Naturally, this being of 2019's societal collapse subgenre, human-eating CGI bat things aren't the only enemy on the hunt. With less than thirty minutes left to spare, The Silence tosses in a creepy cult led by a tongue-less reverend with his eye on the apparently fertile Ally.

Let me get this out of the way: as you might have deduced by my intro, I feel a little sorry for The Silence. Director Leonetti has proven to be pretty hit-or-miss in the horror genre.
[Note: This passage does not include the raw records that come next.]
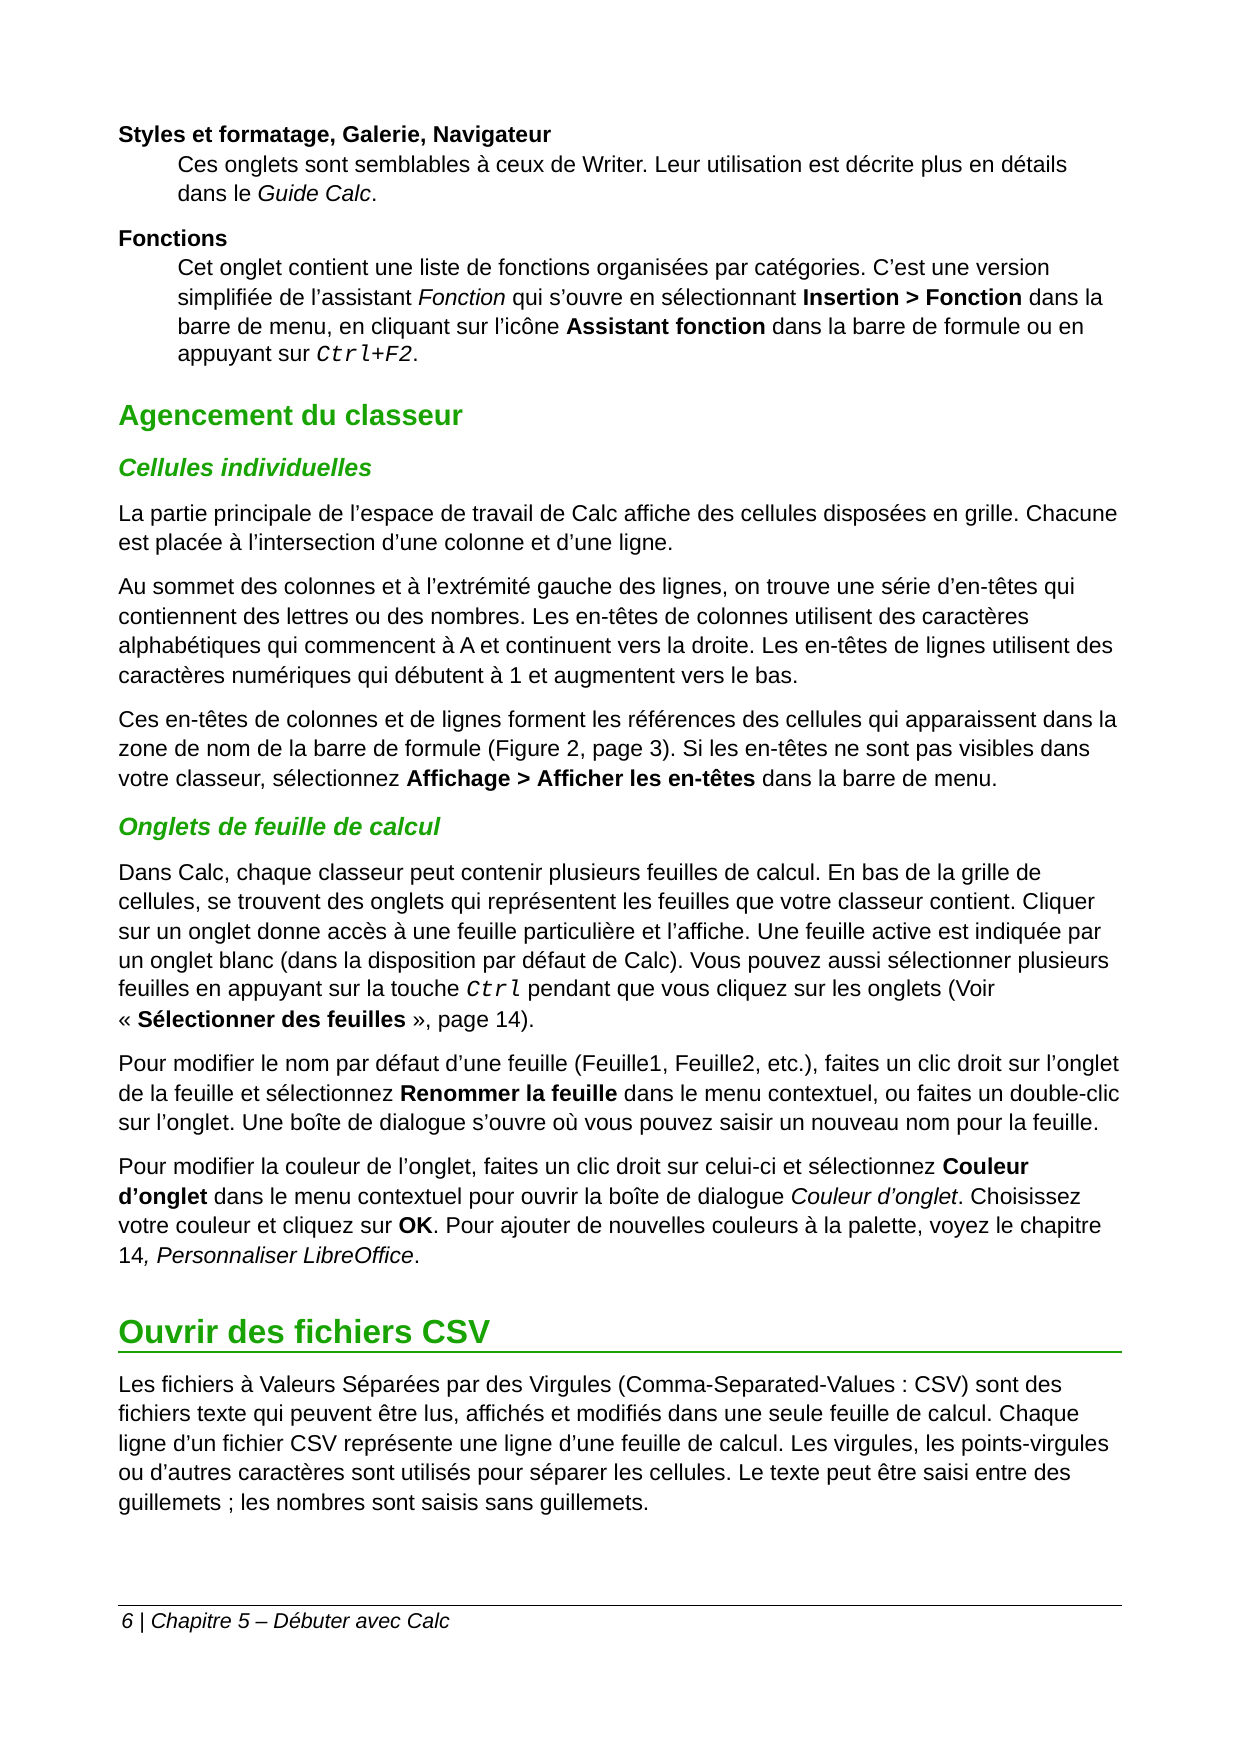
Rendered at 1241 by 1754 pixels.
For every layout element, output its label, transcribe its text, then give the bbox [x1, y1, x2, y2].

subtitle Ouvrir des fichiers CSV [118, 1312, 1122, 1351]
subtitle Agencement du classeur [118, 398, 1122, 432]
text Les fichiers à Valeurs Séparées par des Virgules (Comma-Separated-Values : CSV) sont des fichiers texte qui peuvent être lus, affichés et modifiés dans une seule feuille de calcul. Chaque ligne d’un fichier CSV représente une ligne d’une feuille de calcul. Les virgules, les points-virgules ou d’autres caractères sont utilisés pour séparer les cellules. Le texte peut être saisi entre des guillemets ; les nombres sont saisis sans guillemets. [118, 1367, 1122, 1515]
subtitle Onglets de feuille de calcul [118, 811, 1122, 841]
subtitle Cellules individuelles [118, 452, 1122, 482]
list Cet onglet contient une liste de fonctions organisées par catégories. C’est une version simplifiée de l’assistant Fonction qui s’ouvre en sélectionnant Insertion > Fonction dans la barre de menu, en cliquant sur l’icône Assistant fonction dans la barre de formule ou en appuyant sur Ctrl+F2. [177, 251, 1122, 369]
text Ces en-têtes de colonnes et de lignes forment les références des cellules qui apparaissent dans la zone de nom de la barre de formule (Figure 2, page 3). Si les en-têtes ne sont pas visibles dans votre classeur, sélectionnez Affichage > Afficher les en-têtes dans la barre de menu. [118, 702, 1122, 791]
subtitle Fonctions [118, 221, 1122, 251]
text Pour modifier la couleur de l’onglet, faites un clic droit sur celui-ci et sélectionnez Couleur d’onglet dans le menu contextuel pour ouvrir la boîte de dialogue Couleur d’onglet. Choisissez votre couleur et cliquez sur OK. Pour ajouter de nouvelles couleurs à la palette, voyez le chapitre 14, Personnaliser LibreOffice. [118, 1150, 1122, 1268]
text Pour modifier le nom par défaut d’une feuille (Feuille1, Feuille2, etc.), faites un clic droit sur l’onglet de la feuille et sélectionnez Renommer la feuille dans le menu contextuel, ou faites un double-clic sur l’onglet. Une boîte de dialogue s’ouvre où vous pouvez saisir un nouveau nom pour la feuille. [118, 1047, 1122, 1136]
text La partie principale de l’espace de travail de Calc affiche des cellules disposées en grille. Chacune est placée à l’intersection d’une colonne et d’une ligne. [118, 496, 1122, 555]
text Dans Calc, chaque classeur peut contenir plusieurs feuilles de calcul. En bas de la grille de cellules, se trouvent des onglets qui représentent les feuilles que votre classeur contient. Cliquer sur un onglet donne accès à une feuille particulière et l’affiche. Une feuille active est indiquée par un onglet blanc (dans la disposition par défaut de Calc). Vous pouvez aussi sélectionner plusieurs feuilles en appuyant sur la touche Ctrl pendant que vous cliquez sur les onglets (Voir « Sélectionner des feuilles », page 14). [118, 856, 1122, 1033]
text Au sommet des colonnes et à l’extrémité gauche des lignes, on trouve une série d’en-têtes qui contiennent des lettres ou des nombres. Les en-têtes de colonnes utilisent des caractères alphabétiques qui commencent à A et continuent vers la droite. Les en-têtes de lignes utilisent des caractères numériques qui débutent à 1 et augmentent vers le bas. [118, 570, 1122, 688]
subtitle Styles et formatage, Galerie, Navigateur [118, 118, 1122, 148]
list Ces onglets sont semblables à ceux de Writer. Leur utilisation est décrite plus en détails dans le Guide Calc. [177, 148, 1122, 207]
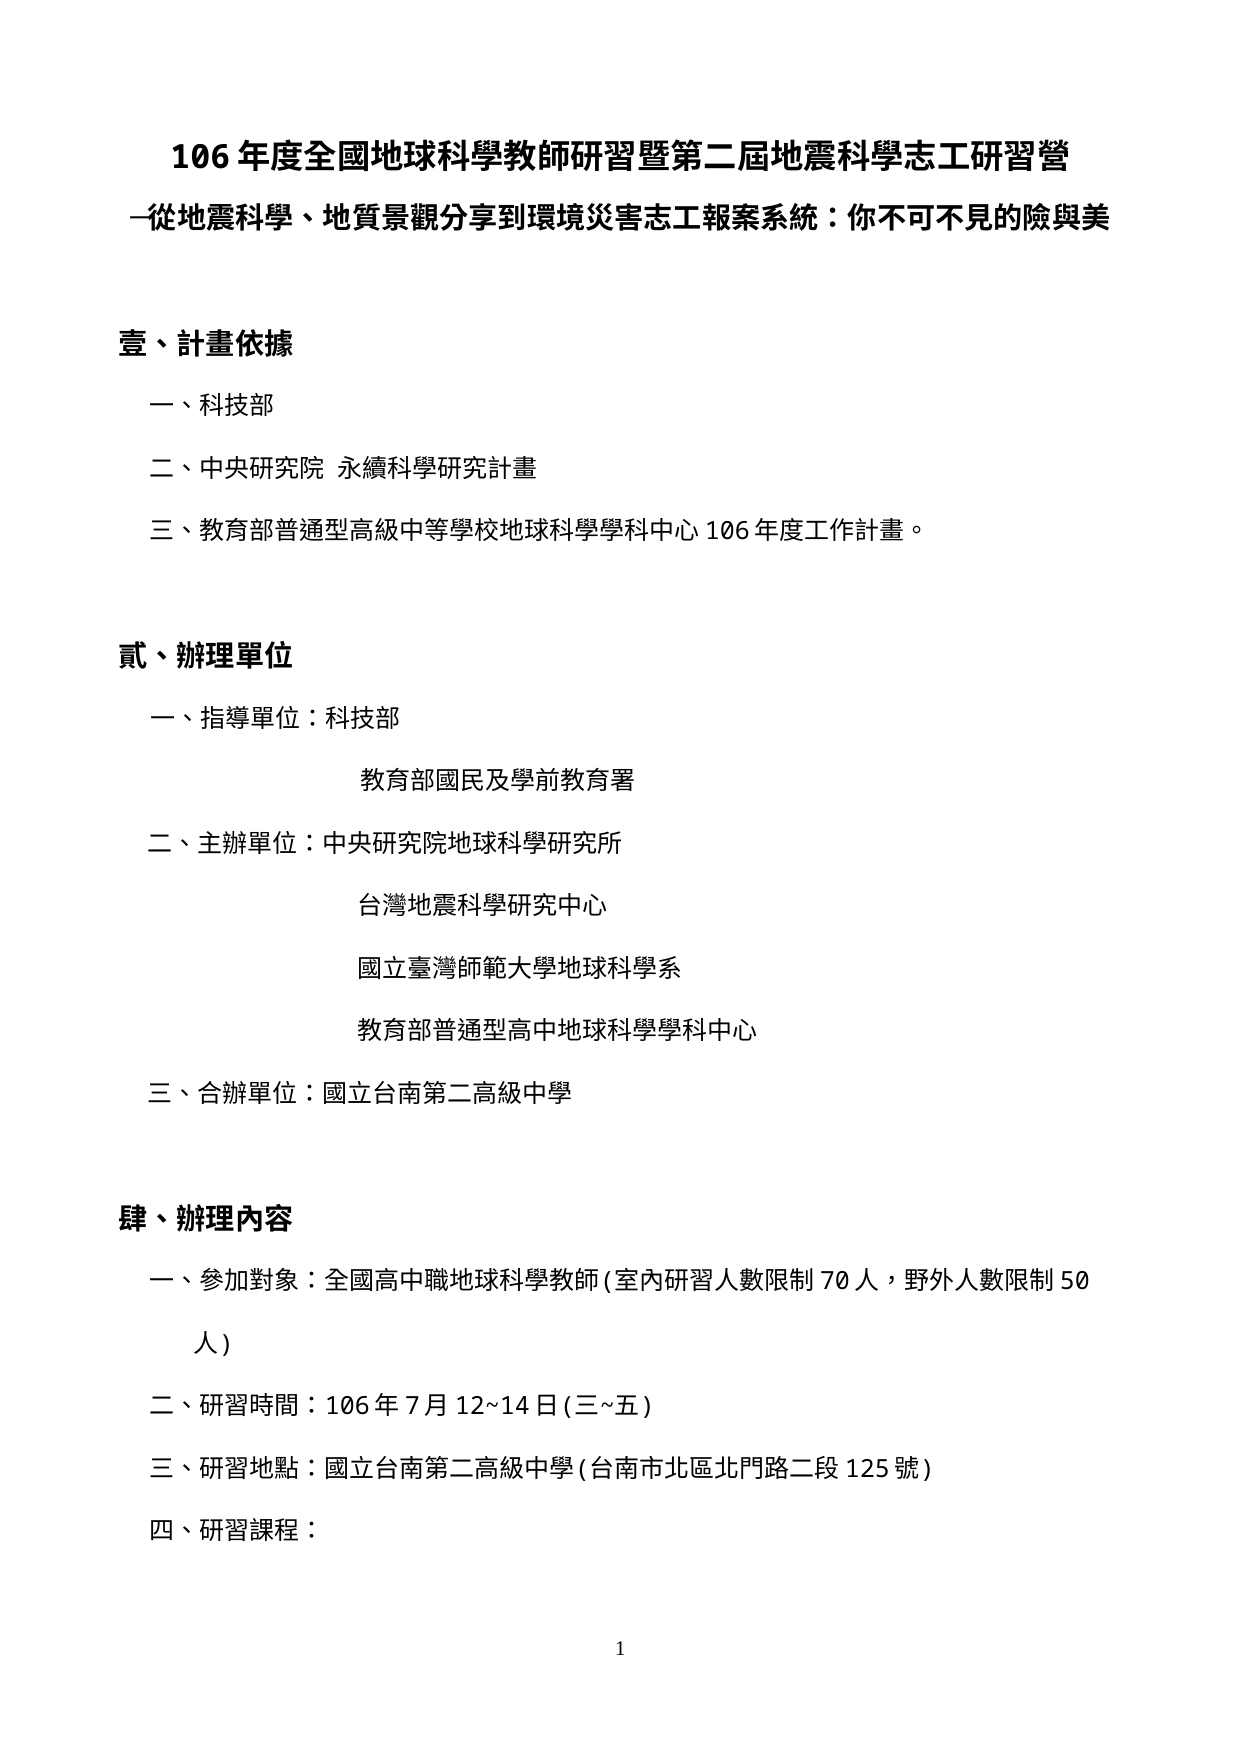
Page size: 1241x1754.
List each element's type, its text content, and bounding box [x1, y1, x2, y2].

text 一、科技部 [149, 362, 1122, 425]
text 國立臺灣師範大學地球科學系 [148, 925, 1122, 987]
text 二、主辦單位：中央研究院地球科學研究所 [148, 800, 1122, 862]
text 三、研習地點：國立台南第二高級中學(台南市北區北門路二段125號) [149, 1425, 1122, 1487]
text ─從地震科學、地質景觀分享到環境災害志工報案系統：你不可不見的險與美 [118, 175, 1122, 237]
text 教育部國民及學前教育署 [150, 737, 1122, 800]
text 一、指導單位：科技部 [150, 675, 1122, 737]
text 二、研習時間：106年7月12~14日(三~五) [149, 1362, 1122, 1425]
text 一、參加對象：全國高中職地球科學教師(室內研習人數限制70人，野外人數限制50人) [149, 1237, 1122, 1362]
text 肆、辦理內容 [118, 1175, 1122, 1237]
text 三、合辦單位：國立台南第二高級中學 [148, 1050, 1122, 1112]
text 台灣地震科學研究中心 [148, 862, 1122, 925]
text 貳、辦理單位 [118, 612, 1122, 675]
text 106年度全國地球科學教師研習暨第二屆地震科學志工研習營 [118, 112, 1122, 175]
text 教育部普通型高中地球科學學科中心 [148, 987, 1122, 1050]
text 三、教育部普通型高級中等學校地球科學學科中心106年度工作計畫。 [149, 487, 1122, 550]
text 二、中央研究院 永續科學研究計畫 [149, 425, 1122, 487]
text 四、研習課程： [149, 1487, 1122, 1550]
text 壹、計畫依據 [118, 300, 1122, 362]
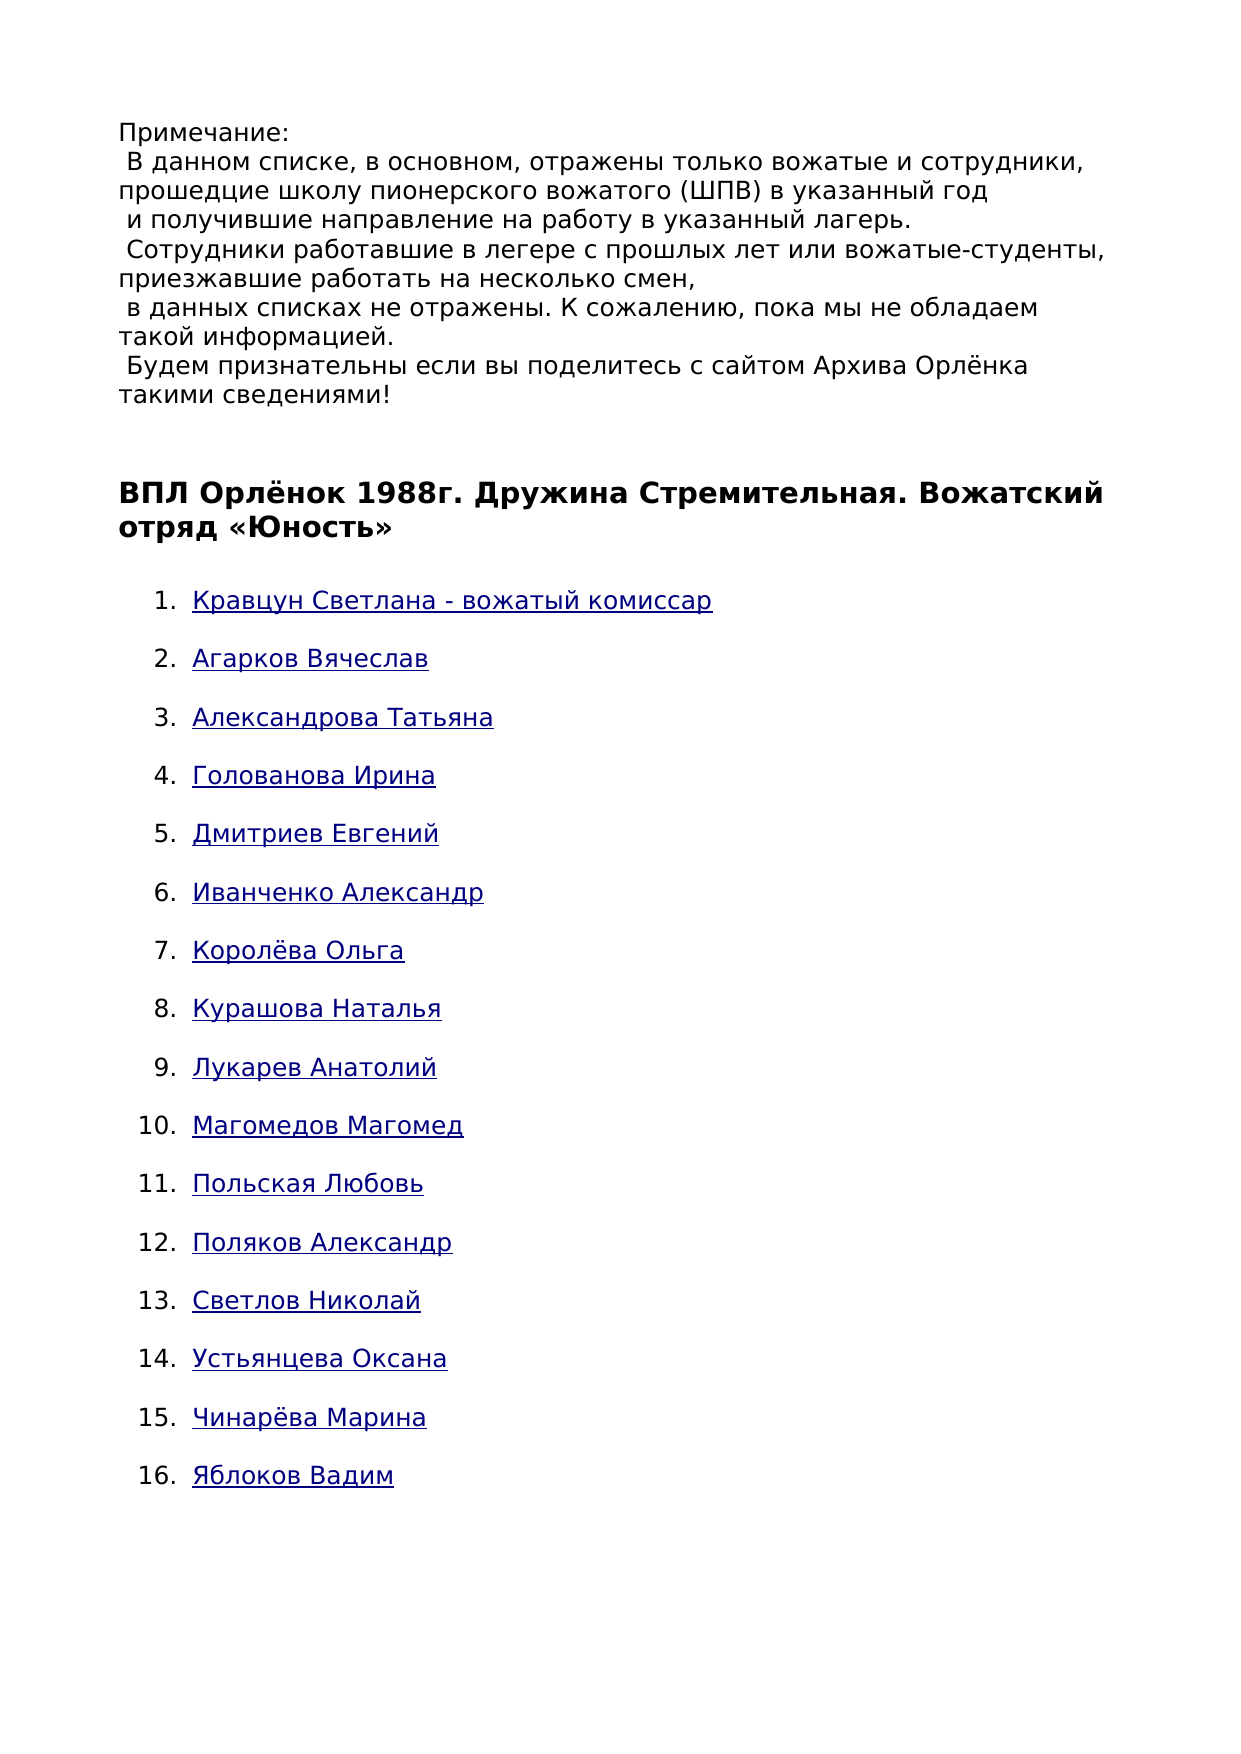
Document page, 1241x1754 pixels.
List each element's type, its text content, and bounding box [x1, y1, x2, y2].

list Польская Любовь [177, 1170, 1122, 1228]
list Дмитриев Евгений [177, 820, 1122, 878]
list Александрова Татьяна [177, 703, 1122, 761]
list Иванченко Александр [177, 878, 1122, 936]
list Поляков Александр [177, 1228, 1122, 1286]
list Голованова Ирина [177, 761, 1122, 820]
list Чинарёва Марина [177, 1403, 1122, 1461]
list Магомедов Магомед [177, 1111, 1122, 1170]
subtitle ВПЛ Орлёнок 1988г. Дружина Стремительная. Вожатский отряд «Юность» [118, 476, 1122, 544]
list Устьянцева Оксана [177, 1345, 1122, 1403]
list Курашова Наталья [177, 995, 1122, 1053]
list Лукарев Анатолий [177, 1053, 1122, 1111]
list Светлов Николай [177, 1286, 1122, 1345]
list Кравцун Светлана - вожатый комиссар [177, 586, 1122, 645]
list Агарков Вячеслав [177, 645, 1122, 703]
text Примечание: В данном списке, в основном, отражены только вожатые и сотрудники, прошедцие школу пионерского вожатого (ШПВ) в указанный год и получившие направление на работу в указанный лагерь. Сотрудники работавшие в легере с прошлых лет или вожатые-студенты, приезжавшие работать на несколько смен, в данных списках не отражены. К сожалению, пока мы не обладаем такой информацией. Будем признательны если вы поделитесь с сайтом Архива Орлёнка такими сведениями! [118, 118, 1122, 439]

For as much as I despised everything about his Butterfly Effect 2, I've been a genuine fan of his more recent output (Annabelle, Wish Upon). Throw in a cast that includes Stanley Tucci's hairy arms and Sally Draper and what's not to love?

Well, unfortunately for me, this movie.

Lebbon's book is told from the alternate points of view of Hugh and Ally (younger in the novel than Shipka in the film), providing a solid foundation of the Andrews. Ally in particular is a smart, resourceful girl, having transformed her deafness into the very key to her family's survival. A Quiet Place has its flaws (WHY DOESN'T ANYONE WEAR SOCKS GODDAMNIT?) but one of its greatest strengths is young actress Millicent Simmonds, hearing-impaired herself and playing a character with the same condition. Aside from the right politics of such a casting choice, Simmonds is wonderful, and you completely buy the struggles and strengths she deals with.

I ADORE Kiernan Shipka and continue to see great things for her future. That being said, she is not the right choice for this role.

Shipka can hear just fine, and the movie just never comes close to making us believe otherwise. Characters use sign language while whispering loudly, rendering it rather useless in the scheme of things. Then again, when the final act introduces us to a cult who has to demonstrate their menace with a sharpie and legal pad, you might be more forgiving.

The Silence boasts a ridiculously impressive cast and not a terrible creature design (although as someone partial to the cuteness of bats, the vesps to be are less scary and more like Pee-Wee's Playhouse's Pteri recovering form a meth addiction). Had Bird Box and A Quiet Place not come out mere months before, it would probably still be disappointing to me but more a "meh" rating from the masses. Instead, most audiences will see it a ripoff, and an incredibly mediocre one at that.

High Points
Pat Kiernan alert! Anyone who enjoys morning news on New York 1 knows how comforting the sight of the cheerful Canadian can be. So The Silence has that going for it

Low Points
I could harp on the fact that you can barely see what happens in any of the night scenes, but let me take this space to instead complain about the lack of any real development of time. We have absolutely no idea how many days/weeks/hours it is between the vesps' arrival and the Andrews' flight, nor does the film give us any kind of overview of how far they've driven or where they're even going. Is it weird that a small cult has developed and is already looking to repopulate the earth? WHO KNOWS?

Lessons Learned
Rattlesnakes know their way around upstate NY farmhouse sewers

iPads offer plenty of post-apocalyptic functions, but being used a map is not one of them

Really talented deaf teenagers don't even need to face you to read your lips

Curious Credits
Most films based on novels include that note in the opening credits, yet The Silence completely omits Lebbon and goes straight to screenwriters Carey and Shane Van Dyke (the latter the director of the surprisingly decent Paranormal Entity and the less so A Haunting In Salem). I don't know what Hollywood politics were involved with such a choice, but in the wake of most viewers watching this thinking "here's the Asylum adaptation of A Quiet Place", it seems like a strange missed opportunity of defense

Tim Lebbon's The Silence is an enjoyable horror novel with sympathetic characters and some strong monster passages. John Leonetti's The Silence is a messy genre film that doesn't capture its heart. Read the book, and if you need a Stanley Tucci fix, do what I do every other weekend and rewatch Burlesque.